Naufrage au large de Djibouti 266 migrants secourus l’ONU alerte sur saison meurtrière
Naufrage au large de Djibouti : 266 personnes secourues, neuf morts et 45 portées disparues
Naufrage au large de Djibouti le 26 mars 2026 : 266 survivants sauvés, neuf décès et 45 disparus. L’OIM alerte sur une saison de navigation plus meurtrière.
Un bateau de pêche transformé transportant environ 320 personnes a chaviré mardi soir au large du nord de Djibouti, provoquant une opération de sauvetage d’urgence et laissant au moins neuf personnes mortes et 45 portées disparues. Les secours ont réussi à extraire 266 survivants de la mer, tandis que les recherches pour retrouver les personnes manquantes se poursuivent dans des conditions météorologiques difficiles.
Bilan provisoire, 266 sauvés, neuf morts, 45 portés disparus
Les équipes de secours ont extrait 266 personnes des eaux après le naufrage, mais neuf corps ont été retrouvés et 45 personnes restent portées disparues. Les chiffres proviennent des bilans transmis par les autorités maritimes et les organisations présentes sur place. Les opérations de recherche et de sauvetage ont été maintenues toute la nuit et se poursuivaient au moment du bilan, avec un effort concentré sur les zones proches du point d’accident.

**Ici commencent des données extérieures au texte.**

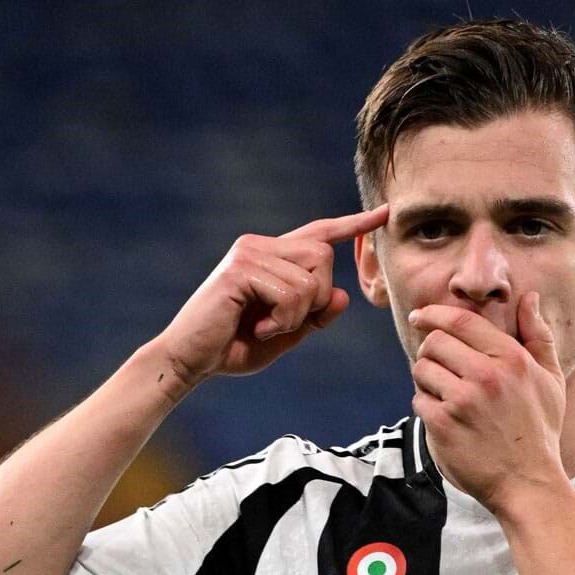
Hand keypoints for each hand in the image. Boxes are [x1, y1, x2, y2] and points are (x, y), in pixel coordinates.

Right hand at [155, 205, 387, 386]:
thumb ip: (316, 316)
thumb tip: (344, 295)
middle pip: (324, 257)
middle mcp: (260, 245)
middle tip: (285, 322)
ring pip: (311, 280)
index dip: (353, 224)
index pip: (319, 233)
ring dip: (297, 316)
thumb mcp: (287, 334)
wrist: (190, 360)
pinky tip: (258, 328)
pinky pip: (292, 294)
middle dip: (317, 298)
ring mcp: (249, 252)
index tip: (384, 214)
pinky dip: (283, 321)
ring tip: (266, 326)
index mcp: (271, 255)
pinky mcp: (241, 268)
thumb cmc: (233, 346)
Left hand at [408, 292, 568, 513]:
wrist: (528, 483)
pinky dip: (427, 407)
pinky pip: (418, 400)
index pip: (460, 321)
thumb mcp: (551, 380)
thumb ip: (538, 336)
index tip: (420, 316)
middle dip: (431, 352)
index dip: (434, 314)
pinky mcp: (443, 425)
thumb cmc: (540, 430)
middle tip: (441, 368)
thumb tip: (530, 297)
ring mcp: (462, 400)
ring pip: (422, 370)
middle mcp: (486, 375)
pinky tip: (446, 419)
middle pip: (434, 342)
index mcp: (511, 358)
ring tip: (446, 396)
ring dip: (427, 380)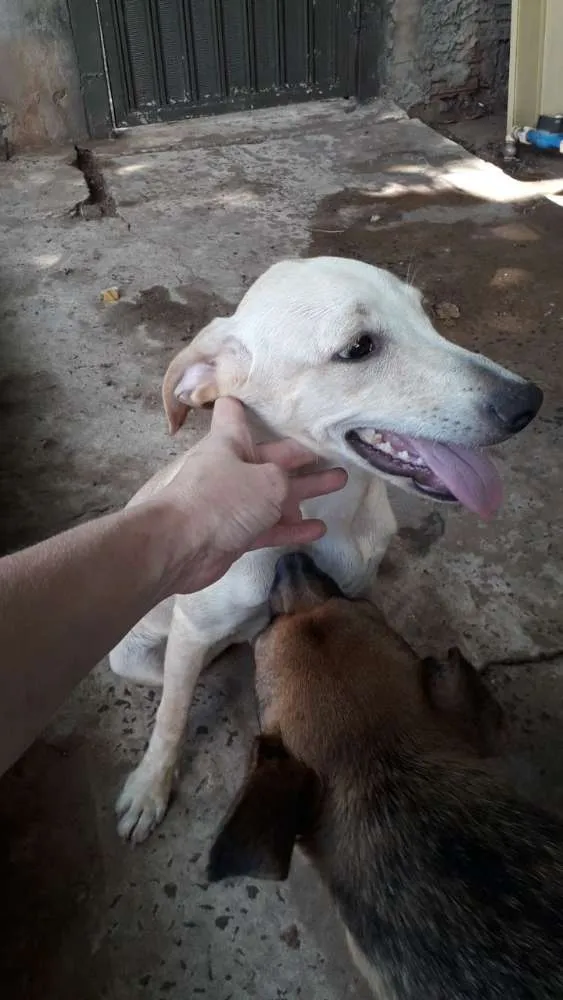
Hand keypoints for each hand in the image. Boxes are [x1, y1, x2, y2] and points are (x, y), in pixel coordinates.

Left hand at [155, 397, 346, 593]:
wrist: (179, 546)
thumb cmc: (222, 499)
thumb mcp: (268, 480)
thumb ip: (286, 479)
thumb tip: (286, 489)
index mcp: (230, 442)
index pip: (235, 411)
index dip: (251, 403)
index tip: (273, 402)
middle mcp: (231, 467)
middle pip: (272, 457)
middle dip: (303, 455)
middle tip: (335, 452)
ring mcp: (233, 502)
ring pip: (274, 494)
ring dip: (305, 491)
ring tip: (338, 484)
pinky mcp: (235, 533)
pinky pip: (269, 526)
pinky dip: (291, 528)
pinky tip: (318, 529)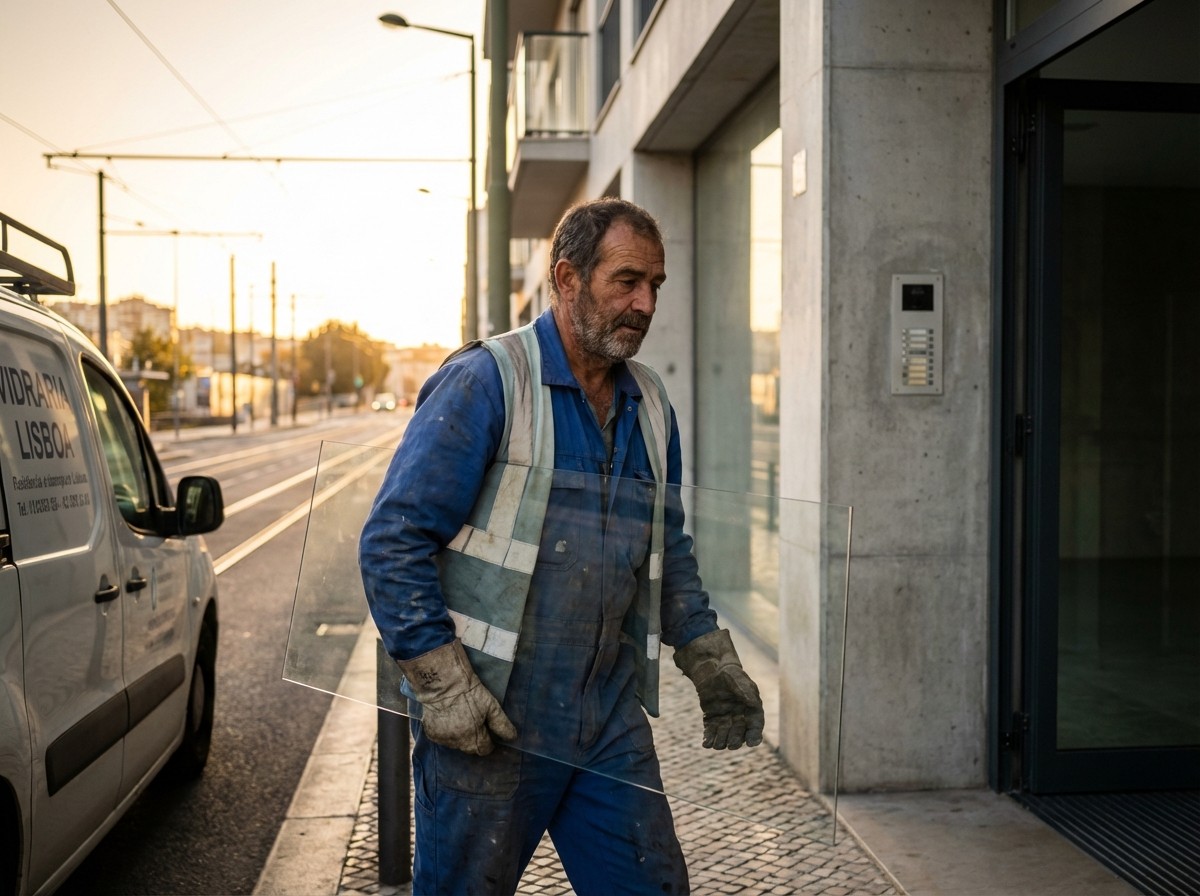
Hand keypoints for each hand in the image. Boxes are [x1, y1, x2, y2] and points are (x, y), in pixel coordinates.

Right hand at [397, 639, 516, 754]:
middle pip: (470, 748)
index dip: (488, 741)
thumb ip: (502, 725)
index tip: (488, 732)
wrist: (443, 682)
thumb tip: (512, 738)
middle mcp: (458, 742)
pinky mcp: (431, 733)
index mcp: (474, 738)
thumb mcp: (491, 706)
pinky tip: (448, 718)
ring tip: (460, 718)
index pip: (484, 749)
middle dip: (474, 739)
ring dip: (460, 736)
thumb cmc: (470, 693)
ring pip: (456, 744)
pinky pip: (442, 738)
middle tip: (475, 723)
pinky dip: (446, 732)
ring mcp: (443, 739)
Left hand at [673, 629, 764, 749]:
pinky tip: (705, 744)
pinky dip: (709, 739)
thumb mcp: (737, 679)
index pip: (755, 725)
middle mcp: (740, 717)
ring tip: (717, 745)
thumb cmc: (729, 673)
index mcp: (751, 709)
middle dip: (736, 740)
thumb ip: (745, 690)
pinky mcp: (712, 720)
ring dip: (722, 742)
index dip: (754, 735)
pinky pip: (711, 732)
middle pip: (740, 733)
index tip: (752, 743)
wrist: (712, 670)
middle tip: (732, 745)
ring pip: (725, 735)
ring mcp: (726, 720)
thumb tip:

Déroulement du naufrage et interventions nocturnes
Le navire, de type galba et surchargé, a sombré mardi soir près de Guehere, dans le nord du littoral djiboutien. Les garde-côtes ont déclenché une opération d’urgence nocturne, mobilisant des unités de plongée et du personnel supplémentaire pour tirer des survivants de l’eau. Les conditions météorologiques — mer agitée et vents forts — ont compliqué à la fois les secours immédiats et les recherches pour les personnes disparues.
Identification et prise en charge des survivants
Tous les survivants récupérés ont été identifiés comme ressortissants éthiopiens et ont été conduits vers un centre d’accueil pour migrants situé à Obock pour recevoir des soins, un abri et une assistance humanitaire. Les autorités locales ont assuré la fourniture de premières prises en charge médicales et d’un soutien logistique, tandis que des équipes spécialisées ont commencé les procédures d’enregistrement et d’évaluation des besoins.
Enquête ouverte par les garde-côtes
Une enquête judiciaire sur les circonstances du naufrage a été engagée par la brigade de recherche, d’investigation et des affaires judiciaires des garde-côtes djiboutiens. L’enquête vise à établir les causes exactes du chavirage, le nombre réel de personnes à bord, les conditions de navigation et d’éventuelles responsabilités liées à l’organisation de la traversée. Les autorités ont indiqué que l’examen des témoignages des survivants et des éléments matériels se poursuivra dans les jours à venir.
Alerte sur la saison chaude et hausse des risques en mer
Les responsables humanitaires ont mis en garde contre une détérioration du risque maritime avec l’arrivée de la saison chaude à Djibouti, qui s’accompagne généralement d’une mer plus agitée et de vents plus forts. Les autorités locales et les agences de migration estiment que ces conditions augmenteront la probabilité d’accidents et d’opérations de sauvetage complexes, rendant la traversée encore plus périlleuse pour des embarcations souvent surchargées et mal équipées.
Augmentation des flux et mortalité sur la route de l’Est
La zone du détroit de Bab al‑Mandeb, qui sépare Djibouti du Yémen par un passage d’environ 20 kilomètres au point le plus étroit, reste l’un des corridors migratoires les plus utilisés et les plus dangereux. Les mouvements de transit via des points comme Obock ont fortement augmenté l’an dernier, et le nombre de personnes empruntant cette route a connu une hausse notable par rapport à l’année précédente. La mortalité sur la route de l’Est a également augmenté, faisant de la période récente la plus meurtrière enregistrée pour ce trajet.
La tragédie au large de Djibouti met en lumière la combinaison de facteurs — pressions économiques, rôle des réseaux de passeurs, conditions maritimes défavorables — qui poussent des dizaines de milliers de personnes à tenter cette traversée risquée chaque année. Les autorités et les organisations humanitaires insistent sur la nécessité d’améliorer la prévention, les capacités de recherche et sauvetage et les alternatives sûres aux voyages irréguliers, alors que les opérations de secours se poursuivent et que les enquêtes cherchent à établir toutes les responsabilités.